Lloyd's Maritime and Commercial Law Quarterly
RESTITUTION OF PASSENGER FARE
The Mikhail Lermontov
The Mikhail Lermontov
1 raises important and difficult questions for the law of restitution. The High Court of Australia finally determined that the unfortunate Mrs Dillon could show no restitutionary cause of action to recover her fare2 from Baltic. Two principal reasons were given. First, although the consideration for her payment had failed as a consequence of the sinking of the ship, it had failed only in part, not in total, because she had enjoyed the benefits of eight days cruising before disaster struck. Secondly, a restitutionary claim could not, for one reason or another, be combined with a compensatory award of damages for breach of contract.
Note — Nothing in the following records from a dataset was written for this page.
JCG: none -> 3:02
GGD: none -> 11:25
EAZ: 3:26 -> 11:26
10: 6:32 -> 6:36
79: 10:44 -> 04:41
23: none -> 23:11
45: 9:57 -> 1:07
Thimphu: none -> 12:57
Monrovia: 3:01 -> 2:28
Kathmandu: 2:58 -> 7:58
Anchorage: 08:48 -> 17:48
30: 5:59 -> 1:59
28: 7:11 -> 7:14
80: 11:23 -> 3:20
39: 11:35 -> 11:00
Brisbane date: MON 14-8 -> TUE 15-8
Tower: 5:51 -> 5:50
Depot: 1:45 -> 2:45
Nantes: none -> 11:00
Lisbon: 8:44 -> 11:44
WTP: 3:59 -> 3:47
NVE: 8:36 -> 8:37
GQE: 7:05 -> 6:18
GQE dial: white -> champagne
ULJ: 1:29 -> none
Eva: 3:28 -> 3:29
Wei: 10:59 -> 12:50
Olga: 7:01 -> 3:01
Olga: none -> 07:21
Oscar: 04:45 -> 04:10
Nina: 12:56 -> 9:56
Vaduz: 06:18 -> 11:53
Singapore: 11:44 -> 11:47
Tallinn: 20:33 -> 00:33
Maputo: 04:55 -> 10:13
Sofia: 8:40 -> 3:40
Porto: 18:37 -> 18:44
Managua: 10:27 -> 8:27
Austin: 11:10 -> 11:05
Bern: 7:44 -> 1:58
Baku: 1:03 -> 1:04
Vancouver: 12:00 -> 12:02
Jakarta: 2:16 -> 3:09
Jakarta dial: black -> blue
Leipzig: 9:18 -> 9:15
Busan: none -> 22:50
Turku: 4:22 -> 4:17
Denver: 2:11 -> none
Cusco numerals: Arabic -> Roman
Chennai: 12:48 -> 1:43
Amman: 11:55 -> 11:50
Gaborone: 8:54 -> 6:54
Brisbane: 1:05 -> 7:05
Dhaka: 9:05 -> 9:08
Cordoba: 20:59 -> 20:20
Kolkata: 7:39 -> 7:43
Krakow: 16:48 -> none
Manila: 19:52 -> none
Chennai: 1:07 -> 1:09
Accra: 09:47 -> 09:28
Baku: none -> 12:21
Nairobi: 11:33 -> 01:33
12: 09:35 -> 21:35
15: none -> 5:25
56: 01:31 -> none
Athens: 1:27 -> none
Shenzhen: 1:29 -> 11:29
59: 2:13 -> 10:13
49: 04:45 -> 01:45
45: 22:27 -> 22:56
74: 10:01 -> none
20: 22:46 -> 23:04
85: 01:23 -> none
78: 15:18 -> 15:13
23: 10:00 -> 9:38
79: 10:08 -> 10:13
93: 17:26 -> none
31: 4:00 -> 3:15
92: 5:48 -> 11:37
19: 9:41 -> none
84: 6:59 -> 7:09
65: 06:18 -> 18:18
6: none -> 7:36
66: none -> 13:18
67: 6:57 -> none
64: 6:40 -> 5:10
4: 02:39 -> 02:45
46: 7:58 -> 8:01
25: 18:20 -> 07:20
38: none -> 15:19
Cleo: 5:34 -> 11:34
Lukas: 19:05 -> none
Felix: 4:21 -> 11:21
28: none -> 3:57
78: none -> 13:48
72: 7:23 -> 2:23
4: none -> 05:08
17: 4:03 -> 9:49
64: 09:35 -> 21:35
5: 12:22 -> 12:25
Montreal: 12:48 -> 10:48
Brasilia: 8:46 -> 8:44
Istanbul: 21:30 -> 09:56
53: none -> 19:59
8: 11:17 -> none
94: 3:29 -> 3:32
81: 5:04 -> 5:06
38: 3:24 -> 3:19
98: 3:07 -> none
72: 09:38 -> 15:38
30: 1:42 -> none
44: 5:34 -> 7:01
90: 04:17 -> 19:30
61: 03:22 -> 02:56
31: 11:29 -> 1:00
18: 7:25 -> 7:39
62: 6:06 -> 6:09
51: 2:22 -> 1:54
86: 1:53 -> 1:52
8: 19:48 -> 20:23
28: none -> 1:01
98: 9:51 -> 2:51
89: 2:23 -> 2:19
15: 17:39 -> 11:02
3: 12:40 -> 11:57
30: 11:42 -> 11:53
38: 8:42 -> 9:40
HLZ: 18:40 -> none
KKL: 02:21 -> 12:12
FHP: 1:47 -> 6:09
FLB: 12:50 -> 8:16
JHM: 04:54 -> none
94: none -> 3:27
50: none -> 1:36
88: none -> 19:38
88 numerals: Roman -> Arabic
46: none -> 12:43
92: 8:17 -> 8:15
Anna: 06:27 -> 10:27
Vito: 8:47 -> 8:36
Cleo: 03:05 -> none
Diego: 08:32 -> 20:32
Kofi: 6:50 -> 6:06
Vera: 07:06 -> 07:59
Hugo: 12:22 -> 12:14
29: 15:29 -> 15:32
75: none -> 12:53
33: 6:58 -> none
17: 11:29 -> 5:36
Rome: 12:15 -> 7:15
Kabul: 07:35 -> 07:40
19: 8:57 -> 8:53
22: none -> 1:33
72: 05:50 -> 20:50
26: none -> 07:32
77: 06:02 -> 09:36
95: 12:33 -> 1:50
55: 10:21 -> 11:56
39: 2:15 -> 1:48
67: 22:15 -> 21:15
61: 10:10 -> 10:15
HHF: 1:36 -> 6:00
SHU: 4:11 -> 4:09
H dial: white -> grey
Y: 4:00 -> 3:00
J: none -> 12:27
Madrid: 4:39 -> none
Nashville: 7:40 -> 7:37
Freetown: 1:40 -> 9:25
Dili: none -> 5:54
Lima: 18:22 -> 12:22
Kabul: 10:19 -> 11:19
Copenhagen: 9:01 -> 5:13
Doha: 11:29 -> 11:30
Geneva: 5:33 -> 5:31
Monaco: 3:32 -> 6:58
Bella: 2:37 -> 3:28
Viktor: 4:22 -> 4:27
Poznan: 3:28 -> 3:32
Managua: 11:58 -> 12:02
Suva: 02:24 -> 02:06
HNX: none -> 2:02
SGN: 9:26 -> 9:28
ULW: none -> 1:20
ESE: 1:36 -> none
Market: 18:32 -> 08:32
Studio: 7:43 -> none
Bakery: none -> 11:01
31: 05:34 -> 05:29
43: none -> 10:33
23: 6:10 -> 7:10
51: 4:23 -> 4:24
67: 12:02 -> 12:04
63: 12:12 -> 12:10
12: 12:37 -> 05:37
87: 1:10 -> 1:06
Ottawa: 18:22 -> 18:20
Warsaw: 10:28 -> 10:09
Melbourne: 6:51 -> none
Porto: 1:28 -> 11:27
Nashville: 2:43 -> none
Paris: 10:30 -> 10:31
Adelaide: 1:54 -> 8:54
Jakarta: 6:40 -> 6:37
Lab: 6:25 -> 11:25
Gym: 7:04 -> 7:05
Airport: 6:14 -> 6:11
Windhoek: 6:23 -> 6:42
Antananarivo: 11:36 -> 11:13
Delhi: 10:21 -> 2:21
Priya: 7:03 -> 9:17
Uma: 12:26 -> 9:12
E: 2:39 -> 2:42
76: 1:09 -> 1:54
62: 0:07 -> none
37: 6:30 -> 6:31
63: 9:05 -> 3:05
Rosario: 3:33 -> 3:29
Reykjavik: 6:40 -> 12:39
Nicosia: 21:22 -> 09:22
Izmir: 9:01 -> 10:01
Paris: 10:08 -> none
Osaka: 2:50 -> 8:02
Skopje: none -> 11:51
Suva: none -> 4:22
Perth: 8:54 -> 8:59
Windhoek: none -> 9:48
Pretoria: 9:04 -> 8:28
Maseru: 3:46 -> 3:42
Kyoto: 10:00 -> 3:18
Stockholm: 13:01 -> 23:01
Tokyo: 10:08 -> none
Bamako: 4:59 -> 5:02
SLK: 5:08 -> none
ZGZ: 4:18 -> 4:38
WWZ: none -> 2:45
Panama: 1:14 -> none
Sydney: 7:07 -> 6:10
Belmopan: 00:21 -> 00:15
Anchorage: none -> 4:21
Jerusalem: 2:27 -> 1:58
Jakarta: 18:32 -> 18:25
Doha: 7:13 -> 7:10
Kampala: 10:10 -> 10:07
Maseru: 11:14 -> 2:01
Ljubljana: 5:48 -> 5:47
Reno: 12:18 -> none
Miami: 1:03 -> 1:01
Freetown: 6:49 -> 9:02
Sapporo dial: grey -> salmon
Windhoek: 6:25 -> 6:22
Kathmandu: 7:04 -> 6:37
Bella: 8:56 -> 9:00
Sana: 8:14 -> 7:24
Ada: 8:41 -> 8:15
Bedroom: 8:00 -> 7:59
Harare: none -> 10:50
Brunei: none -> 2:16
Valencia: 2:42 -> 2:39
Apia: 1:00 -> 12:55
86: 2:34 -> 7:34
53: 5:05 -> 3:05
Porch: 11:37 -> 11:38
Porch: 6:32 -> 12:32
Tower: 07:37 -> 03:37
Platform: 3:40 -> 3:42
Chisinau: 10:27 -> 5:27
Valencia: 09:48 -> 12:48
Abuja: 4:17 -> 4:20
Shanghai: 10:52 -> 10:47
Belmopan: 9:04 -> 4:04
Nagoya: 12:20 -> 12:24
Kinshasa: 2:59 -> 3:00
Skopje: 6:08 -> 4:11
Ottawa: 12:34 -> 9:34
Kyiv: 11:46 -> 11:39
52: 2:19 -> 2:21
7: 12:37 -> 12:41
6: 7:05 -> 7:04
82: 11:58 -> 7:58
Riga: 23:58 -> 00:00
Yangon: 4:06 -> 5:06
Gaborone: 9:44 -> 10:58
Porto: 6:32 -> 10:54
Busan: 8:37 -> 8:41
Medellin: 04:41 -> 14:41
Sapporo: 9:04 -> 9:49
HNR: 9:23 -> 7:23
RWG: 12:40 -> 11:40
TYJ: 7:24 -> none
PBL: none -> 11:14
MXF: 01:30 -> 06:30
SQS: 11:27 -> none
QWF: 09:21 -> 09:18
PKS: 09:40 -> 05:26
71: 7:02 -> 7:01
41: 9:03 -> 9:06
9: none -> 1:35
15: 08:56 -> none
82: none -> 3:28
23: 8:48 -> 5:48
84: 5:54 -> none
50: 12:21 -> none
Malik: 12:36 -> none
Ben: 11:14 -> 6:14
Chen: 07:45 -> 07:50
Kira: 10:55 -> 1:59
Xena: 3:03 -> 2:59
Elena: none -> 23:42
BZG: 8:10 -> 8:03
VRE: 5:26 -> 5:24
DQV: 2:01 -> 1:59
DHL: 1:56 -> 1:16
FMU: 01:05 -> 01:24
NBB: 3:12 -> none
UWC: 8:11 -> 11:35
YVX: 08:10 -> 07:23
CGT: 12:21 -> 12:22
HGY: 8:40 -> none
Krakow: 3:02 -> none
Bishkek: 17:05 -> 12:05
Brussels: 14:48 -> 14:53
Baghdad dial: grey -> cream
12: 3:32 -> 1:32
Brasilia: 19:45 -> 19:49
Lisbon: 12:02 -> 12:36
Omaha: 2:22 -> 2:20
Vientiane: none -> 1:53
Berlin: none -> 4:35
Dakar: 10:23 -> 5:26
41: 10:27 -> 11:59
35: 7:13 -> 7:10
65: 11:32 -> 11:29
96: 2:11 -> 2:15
On discharge of the carriage contract, Mrs Dillon therefore had a choice of claiming compensatory damages, or restitution of her fare, but not both.
The restitutionary issues raised by the case therefore fall neatly into two groups: one comprising questions about the nature and logic of the requirement that, in order to ground relief, a failure of consideration must be “total”; the other raising concerns about the appropriate relationship between contractual and restitutionary remedies in cases where contracts are discharged for breach.
1. Baltic Shipping Co. v. Dillon (The Mikhail Lermontov) (1993) 111 A.L.R. 289. For the facts and discussion of the damages point, see Hetherington, supra, 289.
2. Part of the fare, representing the six days lost through the disaster, had been voluntarily returned by Baltic. The court nonetheless considered Mrs Dillon’s entitlement to the sum for the full 14 days.